WHAT YOU NEED TO DO:
Please report every line of the listing below that contains the word "values".

DATA:
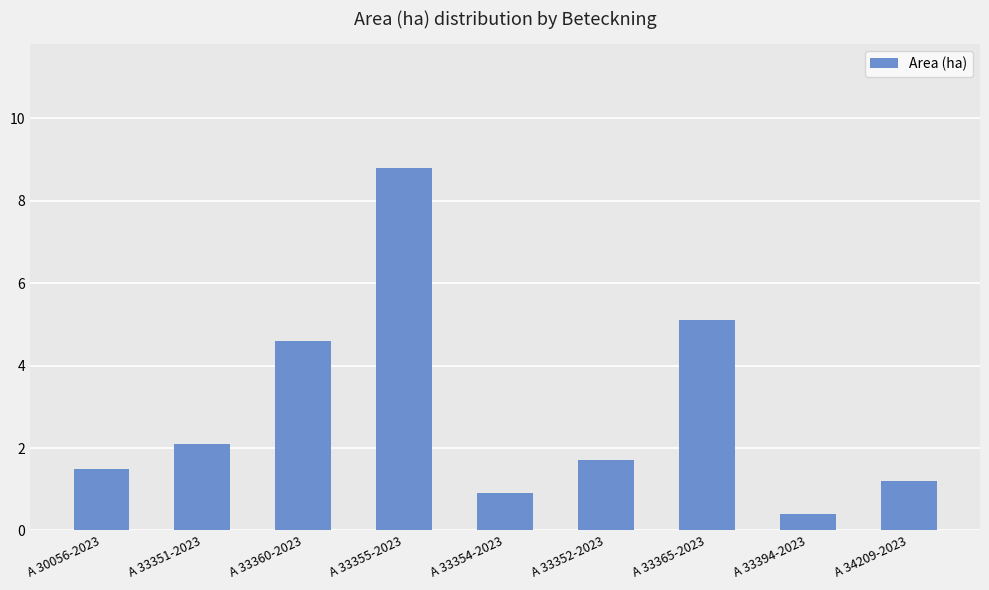

Reading left to right, what are all the values shown in this chart?

1.5	2.1	4.6	8.8	0.9	1.7	5.1	0.4	1.2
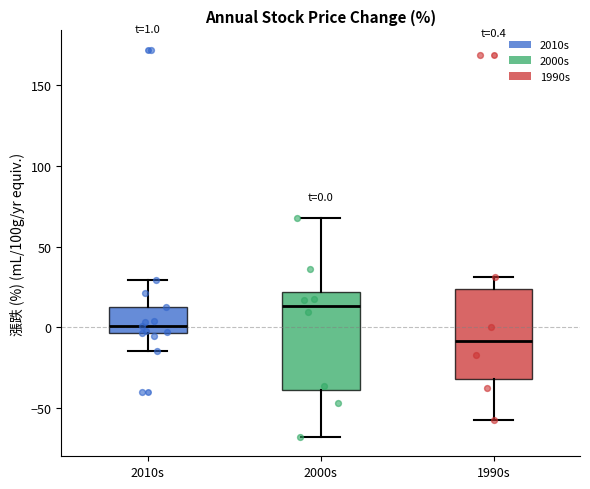

Which box has the highest median line?

2000s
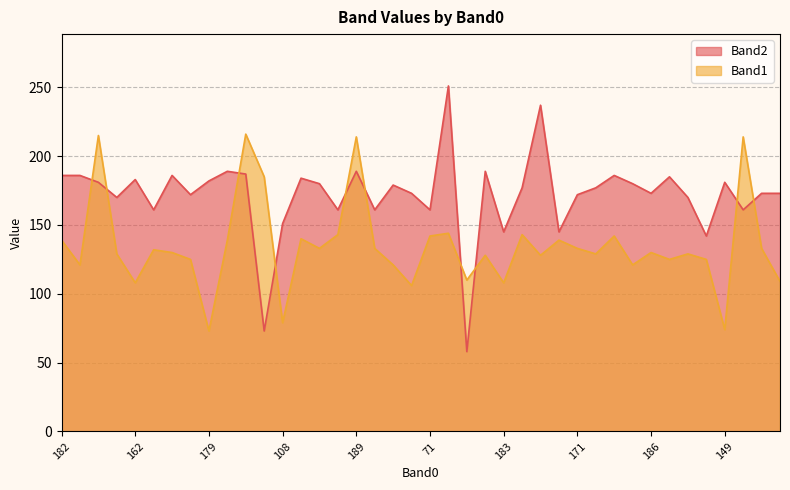

What is the difference between the second highest and second lowest values in the Band2 series?

164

WRITTEN REPLY:
Reading left to right, what are all the values shown in this chart?
What is the difference between the second highest and second lowest values in the Band2 series?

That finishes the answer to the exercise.